Content starts

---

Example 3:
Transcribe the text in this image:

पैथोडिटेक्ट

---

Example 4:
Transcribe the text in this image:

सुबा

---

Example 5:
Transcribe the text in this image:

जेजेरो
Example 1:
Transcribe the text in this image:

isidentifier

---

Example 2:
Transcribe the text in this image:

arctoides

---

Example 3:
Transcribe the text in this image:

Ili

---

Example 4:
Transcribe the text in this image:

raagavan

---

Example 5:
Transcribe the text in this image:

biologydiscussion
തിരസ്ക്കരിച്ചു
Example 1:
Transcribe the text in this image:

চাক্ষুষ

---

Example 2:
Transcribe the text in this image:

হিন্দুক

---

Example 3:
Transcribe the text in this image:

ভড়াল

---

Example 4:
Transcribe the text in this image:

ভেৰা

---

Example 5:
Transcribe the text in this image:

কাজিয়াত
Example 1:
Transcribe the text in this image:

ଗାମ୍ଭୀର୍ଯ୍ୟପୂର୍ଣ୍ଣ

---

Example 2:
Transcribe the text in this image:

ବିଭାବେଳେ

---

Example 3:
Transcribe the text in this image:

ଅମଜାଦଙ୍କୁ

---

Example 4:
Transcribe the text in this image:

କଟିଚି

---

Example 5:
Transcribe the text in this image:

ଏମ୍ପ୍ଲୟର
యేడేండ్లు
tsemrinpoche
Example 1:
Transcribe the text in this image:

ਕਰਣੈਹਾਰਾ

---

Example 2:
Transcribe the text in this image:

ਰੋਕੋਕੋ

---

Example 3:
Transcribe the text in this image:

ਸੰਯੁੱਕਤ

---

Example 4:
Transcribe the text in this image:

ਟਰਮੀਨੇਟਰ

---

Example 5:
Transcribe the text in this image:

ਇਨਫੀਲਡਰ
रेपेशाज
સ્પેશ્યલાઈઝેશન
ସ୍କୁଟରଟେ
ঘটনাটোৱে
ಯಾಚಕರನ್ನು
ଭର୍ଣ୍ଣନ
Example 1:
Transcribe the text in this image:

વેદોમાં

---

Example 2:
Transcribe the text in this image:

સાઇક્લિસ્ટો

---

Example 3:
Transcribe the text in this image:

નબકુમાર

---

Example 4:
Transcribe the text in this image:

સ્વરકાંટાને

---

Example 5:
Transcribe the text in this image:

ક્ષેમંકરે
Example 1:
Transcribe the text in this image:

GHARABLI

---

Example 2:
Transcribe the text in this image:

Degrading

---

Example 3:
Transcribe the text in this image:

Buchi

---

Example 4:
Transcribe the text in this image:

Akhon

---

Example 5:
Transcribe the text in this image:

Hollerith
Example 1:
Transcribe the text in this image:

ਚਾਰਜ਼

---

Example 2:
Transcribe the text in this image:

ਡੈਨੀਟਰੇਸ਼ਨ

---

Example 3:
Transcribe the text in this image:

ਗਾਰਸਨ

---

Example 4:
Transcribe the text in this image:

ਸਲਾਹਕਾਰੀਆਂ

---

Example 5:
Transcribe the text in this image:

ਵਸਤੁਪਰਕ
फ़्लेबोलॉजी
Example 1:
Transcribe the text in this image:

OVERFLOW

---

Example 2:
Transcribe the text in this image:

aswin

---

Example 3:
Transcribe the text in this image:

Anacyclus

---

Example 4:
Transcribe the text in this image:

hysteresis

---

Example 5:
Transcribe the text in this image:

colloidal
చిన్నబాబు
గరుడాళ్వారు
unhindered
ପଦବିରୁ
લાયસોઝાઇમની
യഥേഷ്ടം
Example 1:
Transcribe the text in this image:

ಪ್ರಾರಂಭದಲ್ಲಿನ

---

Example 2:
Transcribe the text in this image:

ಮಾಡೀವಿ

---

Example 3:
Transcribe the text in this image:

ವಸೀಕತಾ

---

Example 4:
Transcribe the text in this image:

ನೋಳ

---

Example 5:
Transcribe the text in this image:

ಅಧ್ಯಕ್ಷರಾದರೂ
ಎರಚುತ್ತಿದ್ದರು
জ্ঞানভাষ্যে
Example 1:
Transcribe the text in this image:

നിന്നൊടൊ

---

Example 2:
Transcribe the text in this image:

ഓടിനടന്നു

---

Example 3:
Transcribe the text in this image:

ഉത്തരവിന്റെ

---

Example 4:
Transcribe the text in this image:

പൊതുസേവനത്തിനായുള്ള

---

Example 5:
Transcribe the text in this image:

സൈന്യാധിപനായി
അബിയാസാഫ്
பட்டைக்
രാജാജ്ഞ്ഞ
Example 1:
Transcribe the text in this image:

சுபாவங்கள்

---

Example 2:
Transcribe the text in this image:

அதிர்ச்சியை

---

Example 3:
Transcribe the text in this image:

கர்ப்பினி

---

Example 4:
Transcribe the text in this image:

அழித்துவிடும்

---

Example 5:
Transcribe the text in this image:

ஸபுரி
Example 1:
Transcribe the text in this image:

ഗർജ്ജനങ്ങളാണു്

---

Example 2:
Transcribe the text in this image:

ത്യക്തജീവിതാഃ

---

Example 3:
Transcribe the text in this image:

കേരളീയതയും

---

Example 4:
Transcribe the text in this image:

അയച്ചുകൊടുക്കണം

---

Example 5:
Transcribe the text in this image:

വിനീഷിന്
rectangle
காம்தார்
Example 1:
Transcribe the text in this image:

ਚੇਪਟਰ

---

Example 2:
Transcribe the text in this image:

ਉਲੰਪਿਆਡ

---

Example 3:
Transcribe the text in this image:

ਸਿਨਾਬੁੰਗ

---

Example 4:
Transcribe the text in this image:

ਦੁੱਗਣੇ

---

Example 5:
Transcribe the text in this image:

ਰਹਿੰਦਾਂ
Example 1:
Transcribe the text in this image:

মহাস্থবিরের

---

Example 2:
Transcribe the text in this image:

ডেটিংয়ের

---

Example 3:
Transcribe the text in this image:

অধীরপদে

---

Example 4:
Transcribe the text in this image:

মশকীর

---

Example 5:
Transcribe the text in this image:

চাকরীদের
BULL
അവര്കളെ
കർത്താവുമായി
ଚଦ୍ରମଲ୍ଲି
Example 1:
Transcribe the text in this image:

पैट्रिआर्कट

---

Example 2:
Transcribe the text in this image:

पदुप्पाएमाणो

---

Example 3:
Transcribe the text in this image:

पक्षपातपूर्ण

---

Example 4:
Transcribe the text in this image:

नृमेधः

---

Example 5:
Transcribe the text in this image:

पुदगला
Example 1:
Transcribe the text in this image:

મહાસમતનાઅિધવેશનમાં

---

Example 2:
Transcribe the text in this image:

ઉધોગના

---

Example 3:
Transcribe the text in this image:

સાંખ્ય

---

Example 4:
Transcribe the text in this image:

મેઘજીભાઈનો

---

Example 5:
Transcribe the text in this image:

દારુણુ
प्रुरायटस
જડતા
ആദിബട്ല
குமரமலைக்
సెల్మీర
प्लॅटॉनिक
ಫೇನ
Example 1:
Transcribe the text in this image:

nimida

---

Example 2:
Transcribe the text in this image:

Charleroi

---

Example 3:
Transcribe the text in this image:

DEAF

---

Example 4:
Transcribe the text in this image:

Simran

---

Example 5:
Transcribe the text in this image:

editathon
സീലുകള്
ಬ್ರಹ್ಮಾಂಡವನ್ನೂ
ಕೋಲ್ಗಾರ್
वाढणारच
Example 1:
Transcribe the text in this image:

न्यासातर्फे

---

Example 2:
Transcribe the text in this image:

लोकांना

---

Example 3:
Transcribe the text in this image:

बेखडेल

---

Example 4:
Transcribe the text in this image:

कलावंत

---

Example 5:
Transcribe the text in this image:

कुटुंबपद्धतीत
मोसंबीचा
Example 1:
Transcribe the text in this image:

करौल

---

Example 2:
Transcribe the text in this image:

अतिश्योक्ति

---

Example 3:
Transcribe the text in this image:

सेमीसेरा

Content ends

What is needed. All lines of the data are to be repeated exactly as they stand.

Solution to this exercise.
---

Example 3:
Transcribe the text in this image:

पैथोडिटेक्ट

---

Example 4:
Transcribe the text in this image:

सुबा

---

Example 5:
Transcribe the text in this image:

जेजेरो
Example 1:
Transcribe the text in this image:

isidentifier

---

Example 2:
Transcribe the text in this image:

arctoides

---

Example 3:
Transcribe the text in this image:

Ili

---

Example 4:
Transcribe the text in this image:

raagavan

---

Example 5:
Transcribe the text in this image:

biologydiscussion
തിരസ്ക്കരിച്ചു
Example 1:
Transcribe the text in this image:

চাক্ষুষ

---

Example 2:
Transcribe the text in this image:

হিন্দুক

---

Example 3:
Transcribe the text in this image:

ভড়াল

---

Example 4:
Transcribe the text in this image:

ভেৰা

---

Example 5:
Transcribe the text in this image:

কাজিয়াত
Example 1:
Transcribe the text in this image:

ଗାମ୍ଭୀର୍ଯ୍ୟପୂର୍ଣ୍ଣ

---

Example 2:
Transcribe the text in this image:

ବିଭାବେଳେ

---

Example 3:
Transcribe the text in this image:

ଅମଜାଦଙ୍କୁ

---

Example 4:
Transcribe the text in this image:

କଟିଚି

---

Example 5:
Transcribe the text in this image:

ଏମ୍ପ୍ଲୟର
యేడేండ్లు
tsemrinpoche
Example 1:
Transcribe the text in this image:

ਕਰਣੈਹਾਰਾ

---

Example 2:
Transcribe the text in this image:

ਰੋਕੋਕੋ

---

Example 3:
Transcribe the text in this image:

ਸੰਯੁੱਕਤ

---

Example 4:
Transcribe the text in this image:

ਟਰਮੀਨੇਟਰ

---

Example 5:
Transcribe the text in this image:

ਇਨਫੀਲਡਰ
रेपेशाज
સ્પેશ્યલાઈઝેશન
ସ୍କୁଟରଟେ
ঘটনাটোৱে
ಯಾಚಕರನ್ನು
ଭର୍ଣ୍ଣନ
Example 1:
Transcribe the text in this image:

વેદોમાં

---

Example 2:
Transcribe the text in this image:

સાઇક્લિસ્ટો

---

Example 3:
Transcribe the text in this image:

નબકુમાર

---

Example 4:
Transcribe the text in this image:

સ્વરકાંટાને

---

Example 5:
Transcribe the text in this image:

ક્ષેમંકરે
Example 1:
Transcribe the text in this image:

GHARABLI

---

Example 2:
Transcribe the text in this image:

Degrading

---

Example 3:
Transcribe the text in this image:

Buchi

---

Example 4:
Transcribe the text in this image:

Akhon

---

Example 5:
Transcribe the text in this image:

Hollerith
Example 1:
Transcribe the text in this image:

ਚਾਰਜ਼

---

Example 2:
Transcribe the text in this image:

ਡੈਨੀਟਰੇਸ਼ਨ

---

Example 3:
Transcribe the text in this image:

ਗਾਰਸਨ

---

Example 4:
Transcribe the text in this image:

ਸਲਾਹਕਾਰੀਆਂ

---

Example 5:
Transcribe the text in this image:

ਵਸਤੁਪਰਕ
फ़्लेबोलॉजी
Example 1:
Transcribe the text in this image:

OVERFLOW

---

Example 2:
Transcribe the text in this image:

aswin

---

Example 3:
Transcribe the text in this image:

Anacyclus

---

Example 4:
Transcribe the text in this image:

hysteresis

---

Example 5:
Transcribe the text in this image:

colloidal
చిన్నబాబు
గరుడాళ్వారు
unhindered
ପଦବିରୁ
લાયસોઝાઇમની
യഥേഷ്ടം
Example 1:
Transcribe the text in this image:

ಪ್ರಾರಂಭದಲ್ಲಿನ

---

Example 2:
Transcribe the text in this image:

ಮಾಡೀವಿ

---

Example 3:
Transcribe the text in this image:

ವಸೀಕತಾ

---

Example 4:
Transcribe the text in this image:

ನೋಳ

---

Example 5:
Transcribe the text in this image:

ಅಧ್ಯಕ್ಷರಾದರೂ
ಎರಚುತ್ತಿದ್ದರು
জ্ঞানভাষ্যে
Example 1:
Transcribe the text in this image:

നിന്നൊടൊ

---

Example 2:
Transcribe the text in this image:

ഓടിനടന്നു

---

Example 3:
Transcribe the text in this image:

ഉത്തരവിന്റെ

---

Example 4:
Transcribe the text in this image:

പൊതുസേവനത്തിനായുള്ള

---

Example 5:
Transcribe the text in this image:

സൈന്യാധിപനായി
അബിയാസാഫ്
பட்டைக்
രാജാജ്ഞ്ഞ
Example 1:
Transcribe the text in this image:

சுபாவங்கள்

---

Example 2:
Transcribe the text in this image:

அதிர்ச்சியை

---

Example 3:
Transcribe the text in this image:

கர்ப்பினி

---

Example 4:
Transcribe the text in this image:

அழித்துவிடும்

---

Example 5:
Transcribe the text in this image:

ஸபுரி
Example 1:
Transcribe the text in this image:

ഗർജ്ജനങ്ങളാണു്

---

Example 2:
Transcribe the text in this image:

ത്യക്തജീവിതാഃ

---

Example 3:
Transcribe the text in this image:

കേരളീയതയും

---

Example 4:
Transcribe the text in this image:

അയച്ചുകൊടുക്കണം

---

Example 5:
Transcribe the text in this image:

വിനീഷിന്
rectangle
காம்தார்
Example 1:
Transcribe the text in this image:

ਚੇਪਟਰ

---

Example 2:
Transcribe the text in this image:

ਉਲੰਪਿਆਡ

---

Example 3:
Transcribe the text in this image:

ਸਿਨਾਬੁੰਗ

---

Example 4:
Transcribe the text in this image:

ਦੁੱਗਣੇ

---

Example 5:
Transcribe the text in this image:

ਰਹਿੰਦਾਂ
Example 1:
Transcribe the text in this image:

মহাস্থবিরের

---

Example 2:
Transcribe the text in this image:

ডেটিংয়ের

---

Example 3:
Transcribe the text in this image:

অধীরপদে

---

Example 4:
Transcribe the text in this image:

মশকীর

---

Example 5:
Transcribe the text in this image:

চাকরীদের
BULL
അവര്കളെ
കർത്താവുമായി
ଚଦ୍ରମଲ୍ଲି
Example 1:
Transcribe the text in this image:

पैट्रिआर्कट

---

Example 2:
Transcribe the text in this image:

पदुप्पाएमाणो

---

Example 3:
Transcribe the text in this image:

पक्षपातपूर्ण

---

Example 4:
Transcribe the text in this image:

नृमेधः

---

Example 5:
Transcribe the text in this image:

पुदगला
Example 1:
Transcribe the text in this image:

મહાસમતનાઅિધવેશનમાં

---

Example 2:
Transcribe the text in this image:

ઉધોગના

---

Example 3:
Transcribe the text in this image:

સાંખ્ય

---

Example 4:
Transcribe the text in this image:

મેઘજીભાઈનો

---

Example 5:
Transcribe the text in this image:

દારુણુ
प्रुरायटस
જડતા
ആദിബട്ല
குமரமலைக்
సెల్మీర
प्लॅटॉनिक
ಫೇನ
Example 1:
Transcribe the text in this image:

nimida

---

Example 2:
Transcribe the text in this image:

Charleroi

---

Example 3:
Transcribe the text in this image:

DEAF

---

Example 4:
Transcribe the text in this image:

Simran

---

Example 5:
Transcribe the text in this image:

editathon
സീലുകള്
ಬ್ರಹ್ಮಾಂಡವನ್ನೂ
ಕೋಲ್ಗಾರ್
वाढणारच
Example 1:
Transcribe the text in this image:

न्यासातर्फे

---

Example 2:
Transcribe the text in this image:

लोकांना

---

Example 3:
Transcribe the text in this image:

बेखडेल

---

Example 4:
Transcribe the text in this image:

कलावंत

---

Example 5:
Transcribe the text in this image:

कुटुंबपद्धतीत
मोसंबीचा
Example 1:
Transcribe the text in this image:

करौल

---

Example 2:
Transcribe the text in this image:

अतिश्योक्ति

---

Example 3:
Transcribe the text in this image:

सेमीसेरा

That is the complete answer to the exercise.